The first is that losses arising from 1 April 2017 can be carried forward and set against the taxable profits of different activities within a company and the taxable profits of its group members. Losses that arise prior to this date will remain subject to the existing restrictions over profit that they can be set against.
Secondly, the amount of annual profit that can be relieved by carried-forward losses will be limited to 50% from 1 April 2017, subject to an allowance of £5m per group.
The government has said that the exceptional treatment of banks’ pre-April 2015 carried forward losses should be maintained in the context of the wider changes being made to the treatment of carried-forward losses. The consultation looks at how this exceptional restriction on banks’ historic losses is integrated with the wider loss relief regime legislation being amended.
The consultation also makes clear that there are no plans to change the distinct treatment of capital losses. The reforms under discussion will instead be confined to trading losses, non-trading loan relationship deficits, UK property losses, management expenses and non-trading losses on intangible fixed assets (ie, revenue losses).
The government will also be maintaining the existing rules for computing corporation tax profits by categorising different types of income, sometimes referred to as the ‘schedular system’.
It recognises that the categorisation of profits within the corporate tax system can be complex and inconsistent with how companies calculate and report profit for accounting purposes. It also recognises that enabling companies to set carried-forward losses relating to one type of activity against the profits of another removes one of the principal constraints of the schedular system and one of the principal costs of its reform.
However, the government argues that the categorisation of company profits still has importance in restricting the treatment of carried-forward losses relating to periods prior to April 2017 and thus limiting the cost of reform.

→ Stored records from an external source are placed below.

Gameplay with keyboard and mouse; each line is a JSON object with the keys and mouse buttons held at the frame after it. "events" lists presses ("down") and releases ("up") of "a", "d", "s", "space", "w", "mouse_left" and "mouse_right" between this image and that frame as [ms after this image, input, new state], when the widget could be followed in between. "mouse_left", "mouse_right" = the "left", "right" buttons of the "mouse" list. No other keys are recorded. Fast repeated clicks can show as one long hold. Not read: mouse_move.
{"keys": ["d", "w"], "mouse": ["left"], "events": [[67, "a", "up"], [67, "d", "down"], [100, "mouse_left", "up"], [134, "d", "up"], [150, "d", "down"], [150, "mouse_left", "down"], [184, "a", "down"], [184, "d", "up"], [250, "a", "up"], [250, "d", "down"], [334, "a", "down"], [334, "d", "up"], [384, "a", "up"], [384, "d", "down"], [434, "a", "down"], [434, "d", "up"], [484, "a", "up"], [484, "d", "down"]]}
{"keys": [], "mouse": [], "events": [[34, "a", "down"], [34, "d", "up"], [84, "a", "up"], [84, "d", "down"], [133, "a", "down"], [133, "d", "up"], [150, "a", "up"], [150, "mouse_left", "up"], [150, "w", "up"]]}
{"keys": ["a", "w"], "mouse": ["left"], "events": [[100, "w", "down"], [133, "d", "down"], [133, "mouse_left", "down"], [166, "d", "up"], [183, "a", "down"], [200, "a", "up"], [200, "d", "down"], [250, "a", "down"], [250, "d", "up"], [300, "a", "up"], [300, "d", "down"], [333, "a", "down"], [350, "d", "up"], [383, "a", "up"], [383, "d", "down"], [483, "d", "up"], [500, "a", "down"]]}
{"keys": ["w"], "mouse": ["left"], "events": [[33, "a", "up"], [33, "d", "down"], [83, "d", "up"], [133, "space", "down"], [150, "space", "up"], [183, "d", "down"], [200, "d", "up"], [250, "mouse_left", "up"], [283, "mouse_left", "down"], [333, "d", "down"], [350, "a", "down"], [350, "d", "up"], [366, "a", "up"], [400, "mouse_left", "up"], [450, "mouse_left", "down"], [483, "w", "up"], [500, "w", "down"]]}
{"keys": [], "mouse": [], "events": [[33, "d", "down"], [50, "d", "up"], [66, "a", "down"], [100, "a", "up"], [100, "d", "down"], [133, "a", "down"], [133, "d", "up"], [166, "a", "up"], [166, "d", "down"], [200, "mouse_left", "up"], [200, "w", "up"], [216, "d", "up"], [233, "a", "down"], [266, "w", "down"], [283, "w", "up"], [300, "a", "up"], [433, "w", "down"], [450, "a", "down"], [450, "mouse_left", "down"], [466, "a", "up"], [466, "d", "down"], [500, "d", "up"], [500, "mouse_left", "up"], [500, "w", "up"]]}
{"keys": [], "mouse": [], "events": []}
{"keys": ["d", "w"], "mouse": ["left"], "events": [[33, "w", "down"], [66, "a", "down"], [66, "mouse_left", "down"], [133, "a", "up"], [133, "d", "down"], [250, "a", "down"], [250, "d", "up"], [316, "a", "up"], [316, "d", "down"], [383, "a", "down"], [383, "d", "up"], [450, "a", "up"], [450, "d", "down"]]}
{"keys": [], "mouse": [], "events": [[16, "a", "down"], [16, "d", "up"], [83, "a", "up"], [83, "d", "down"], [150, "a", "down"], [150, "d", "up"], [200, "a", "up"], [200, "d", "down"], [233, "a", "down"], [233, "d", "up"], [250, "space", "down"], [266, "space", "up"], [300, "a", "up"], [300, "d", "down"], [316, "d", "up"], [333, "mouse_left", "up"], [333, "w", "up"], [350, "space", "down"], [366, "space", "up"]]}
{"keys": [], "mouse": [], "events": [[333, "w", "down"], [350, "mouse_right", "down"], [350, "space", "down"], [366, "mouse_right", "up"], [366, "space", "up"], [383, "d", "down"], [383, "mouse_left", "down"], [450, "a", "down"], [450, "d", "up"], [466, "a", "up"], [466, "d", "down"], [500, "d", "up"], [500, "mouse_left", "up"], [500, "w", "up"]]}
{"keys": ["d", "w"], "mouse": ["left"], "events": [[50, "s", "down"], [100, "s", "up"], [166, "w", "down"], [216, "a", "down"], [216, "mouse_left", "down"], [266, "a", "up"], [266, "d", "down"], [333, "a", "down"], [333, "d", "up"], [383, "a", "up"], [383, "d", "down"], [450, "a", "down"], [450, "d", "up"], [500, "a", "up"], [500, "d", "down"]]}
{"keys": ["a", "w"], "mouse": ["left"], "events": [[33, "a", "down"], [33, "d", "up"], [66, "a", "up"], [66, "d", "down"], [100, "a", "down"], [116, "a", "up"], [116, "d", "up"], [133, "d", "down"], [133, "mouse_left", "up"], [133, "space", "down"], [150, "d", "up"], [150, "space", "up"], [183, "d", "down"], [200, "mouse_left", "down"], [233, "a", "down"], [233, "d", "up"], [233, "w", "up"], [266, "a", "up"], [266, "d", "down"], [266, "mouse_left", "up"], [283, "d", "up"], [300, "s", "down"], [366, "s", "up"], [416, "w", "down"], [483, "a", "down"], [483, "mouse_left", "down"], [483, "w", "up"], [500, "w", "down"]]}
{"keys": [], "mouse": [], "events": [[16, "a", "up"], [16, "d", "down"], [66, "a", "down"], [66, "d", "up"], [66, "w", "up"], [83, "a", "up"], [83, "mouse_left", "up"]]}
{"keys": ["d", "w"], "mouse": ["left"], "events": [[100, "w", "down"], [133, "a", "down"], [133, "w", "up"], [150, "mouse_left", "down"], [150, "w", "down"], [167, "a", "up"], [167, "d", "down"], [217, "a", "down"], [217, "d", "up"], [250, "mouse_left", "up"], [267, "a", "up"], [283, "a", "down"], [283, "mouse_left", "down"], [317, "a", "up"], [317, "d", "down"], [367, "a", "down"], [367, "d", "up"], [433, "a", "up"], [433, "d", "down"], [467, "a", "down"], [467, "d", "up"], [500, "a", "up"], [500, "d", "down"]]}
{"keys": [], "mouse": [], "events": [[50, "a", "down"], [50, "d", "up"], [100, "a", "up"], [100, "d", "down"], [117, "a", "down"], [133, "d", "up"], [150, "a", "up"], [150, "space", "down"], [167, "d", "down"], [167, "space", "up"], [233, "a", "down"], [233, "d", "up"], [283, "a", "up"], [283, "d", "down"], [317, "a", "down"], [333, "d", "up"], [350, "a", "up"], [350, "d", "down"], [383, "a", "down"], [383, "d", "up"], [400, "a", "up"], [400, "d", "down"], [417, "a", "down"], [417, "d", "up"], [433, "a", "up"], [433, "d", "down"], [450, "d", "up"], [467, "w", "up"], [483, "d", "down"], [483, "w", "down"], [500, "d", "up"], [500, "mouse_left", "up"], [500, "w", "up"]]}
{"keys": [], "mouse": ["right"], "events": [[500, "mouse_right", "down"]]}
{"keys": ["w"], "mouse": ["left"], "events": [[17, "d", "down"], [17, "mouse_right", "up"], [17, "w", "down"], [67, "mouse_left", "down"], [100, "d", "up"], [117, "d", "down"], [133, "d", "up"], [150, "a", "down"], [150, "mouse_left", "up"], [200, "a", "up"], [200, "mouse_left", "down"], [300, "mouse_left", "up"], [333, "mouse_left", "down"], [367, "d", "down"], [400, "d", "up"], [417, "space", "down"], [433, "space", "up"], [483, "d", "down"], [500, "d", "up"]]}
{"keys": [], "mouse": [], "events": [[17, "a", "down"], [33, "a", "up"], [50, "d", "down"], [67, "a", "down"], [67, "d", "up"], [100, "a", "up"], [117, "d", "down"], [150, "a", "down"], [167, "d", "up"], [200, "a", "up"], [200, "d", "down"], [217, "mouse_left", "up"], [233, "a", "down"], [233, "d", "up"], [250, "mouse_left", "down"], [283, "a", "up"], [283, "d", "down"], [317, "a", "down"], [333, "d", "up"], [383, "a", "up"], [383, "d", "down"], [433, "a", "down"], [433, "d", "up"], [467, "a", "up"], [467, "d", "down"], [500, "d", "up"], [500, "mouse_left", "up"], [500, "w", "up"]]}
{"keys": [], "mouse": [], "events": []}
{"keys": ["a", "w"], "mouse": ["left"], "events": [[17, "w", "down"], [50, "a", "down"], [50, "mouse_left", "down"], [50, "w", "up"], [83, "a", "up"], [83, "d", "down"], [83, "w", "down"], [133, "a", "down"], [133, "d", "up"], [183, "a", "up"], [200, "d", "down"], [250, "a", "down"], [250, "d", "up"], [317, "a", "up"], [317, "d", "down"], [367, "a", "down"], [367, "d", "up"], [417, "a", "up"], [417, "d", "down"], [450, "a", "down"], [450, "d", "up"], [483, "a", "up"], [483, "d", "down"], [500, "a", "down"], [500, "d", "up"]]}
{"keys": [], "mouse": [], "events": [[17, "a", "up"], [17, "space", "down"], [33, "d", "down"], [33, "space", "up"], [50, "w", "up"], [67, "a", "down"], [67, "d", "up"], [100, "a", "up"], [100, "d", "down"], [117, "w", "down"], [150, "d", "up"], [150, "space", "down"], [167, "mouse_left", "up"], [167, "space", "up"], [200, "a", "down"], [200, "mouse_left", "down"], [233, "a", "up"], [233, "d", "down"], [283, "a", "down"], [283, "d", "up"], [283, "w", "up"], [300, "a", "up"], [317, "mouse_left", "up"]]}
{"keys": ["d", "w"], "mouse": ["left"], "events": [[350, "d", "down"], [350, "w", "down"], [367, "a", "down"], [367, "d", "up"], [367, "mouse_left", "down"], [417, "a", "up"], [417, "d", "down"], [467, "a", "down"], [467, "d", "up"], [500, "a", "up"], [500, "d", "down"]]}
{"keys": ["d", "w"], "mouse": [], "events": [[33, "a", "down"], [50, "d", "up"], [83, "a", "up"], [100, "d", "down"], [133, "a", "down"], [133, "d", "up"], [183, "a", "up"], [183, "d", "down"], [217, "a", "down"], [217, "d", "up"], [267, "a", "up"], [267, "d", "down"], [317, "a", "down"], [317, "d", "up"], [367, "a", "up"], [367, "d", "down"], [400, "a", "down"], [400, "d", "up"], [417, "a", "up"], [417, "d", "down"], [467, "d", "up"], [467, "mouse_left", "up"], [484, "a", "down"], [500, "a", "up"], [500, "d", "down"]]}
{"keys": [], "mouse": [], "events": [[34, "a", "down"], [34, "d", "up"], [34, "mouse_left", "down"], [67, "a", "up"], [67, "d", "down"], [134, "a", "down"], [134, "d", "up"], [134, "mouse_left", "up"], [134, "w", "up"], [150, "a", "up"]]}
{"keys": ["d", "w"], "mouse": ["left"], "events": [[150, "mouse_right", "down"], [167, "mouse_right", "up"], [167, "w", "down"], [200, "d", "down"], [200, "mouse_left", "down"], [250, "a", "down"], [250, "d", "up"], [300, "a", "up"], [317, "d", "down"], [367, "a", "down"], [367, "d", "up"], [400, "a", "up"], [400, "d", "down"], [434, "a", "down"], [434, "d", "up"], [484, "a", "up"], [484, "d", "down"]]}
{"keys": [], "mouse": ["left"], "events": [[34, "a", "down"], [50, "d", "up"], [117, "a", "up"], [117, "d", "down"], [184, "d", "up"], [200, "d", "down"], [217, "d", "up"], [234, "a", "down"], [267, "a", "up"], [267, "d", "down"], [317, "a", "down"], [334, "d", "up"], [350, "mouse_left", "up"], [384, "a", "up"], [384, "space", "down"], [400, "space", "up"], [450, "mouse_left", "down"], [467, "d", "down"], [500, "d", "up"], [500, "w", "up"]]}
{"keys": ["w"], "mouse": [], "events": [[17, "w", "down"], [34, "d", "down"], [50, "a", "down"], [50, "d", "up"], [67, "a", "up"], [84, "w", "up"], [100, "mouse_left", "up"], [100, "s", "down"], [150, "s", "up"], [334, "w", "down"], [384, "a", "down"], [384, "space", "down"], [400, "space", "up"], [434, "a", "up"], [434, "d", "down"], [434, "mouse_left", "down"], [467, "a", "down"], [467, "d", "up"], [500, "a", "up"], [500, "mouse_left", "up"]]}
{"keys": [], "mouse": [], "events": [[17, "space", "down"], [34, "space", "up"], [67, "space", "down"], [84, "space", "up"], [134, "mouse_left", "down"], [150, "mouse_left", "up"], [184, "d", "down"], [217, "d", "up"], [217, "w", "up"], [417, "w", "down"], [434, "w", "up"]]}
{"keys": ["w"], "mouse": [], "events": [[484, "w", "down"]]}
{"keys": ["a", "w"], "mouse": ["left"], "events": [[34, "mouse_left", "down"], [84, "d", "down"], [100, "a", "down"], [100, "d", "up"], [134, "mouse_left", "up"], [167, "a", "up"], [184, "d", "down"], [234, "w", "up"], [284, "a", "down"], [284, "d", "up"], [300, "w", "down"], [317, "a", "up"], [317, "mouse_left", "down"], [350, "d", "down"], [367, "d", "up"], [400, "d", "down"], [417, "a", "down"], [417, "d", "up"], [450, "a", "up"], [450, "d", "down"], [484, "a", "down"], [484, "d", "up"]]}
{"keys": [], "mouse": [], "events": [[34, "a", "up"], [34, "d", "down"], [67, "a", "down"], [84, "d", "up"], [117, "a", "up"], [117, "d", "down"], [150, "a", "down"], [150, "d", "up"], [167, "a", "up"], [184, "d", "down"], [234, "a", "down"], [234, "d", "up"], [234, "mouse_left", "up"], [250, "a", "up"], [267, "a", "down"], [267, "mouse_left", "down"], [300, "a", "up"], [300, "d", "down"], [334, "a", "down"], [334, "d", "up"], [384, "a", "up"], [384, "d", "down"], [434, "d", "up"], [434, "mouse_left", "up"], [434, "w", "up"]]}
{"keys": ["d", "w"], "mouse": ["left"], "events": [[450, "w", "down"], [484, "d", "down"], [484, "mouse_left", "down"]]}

The categorisation of profits is also relied upon in other areas of the corporate tax system such as double taxation relief, Northern Ireland corporation tax and the controlled foreign company rules. As a result, the consultation document states there is no intention to make changes to the schedular system as part of these reforms. Instead the government will be asking the Office of Tax Simplification (OTS) to explore the merits and practicality of reforms in this area as part of their project on the corporation tax computation.
The consultation includes a number of models and worked examples outlining how the new rules on carried forward losses will operate.
This consultation is open until 18 August 2016 and the government will consider responses in the drafting of the legislation for Finance Bill 2017.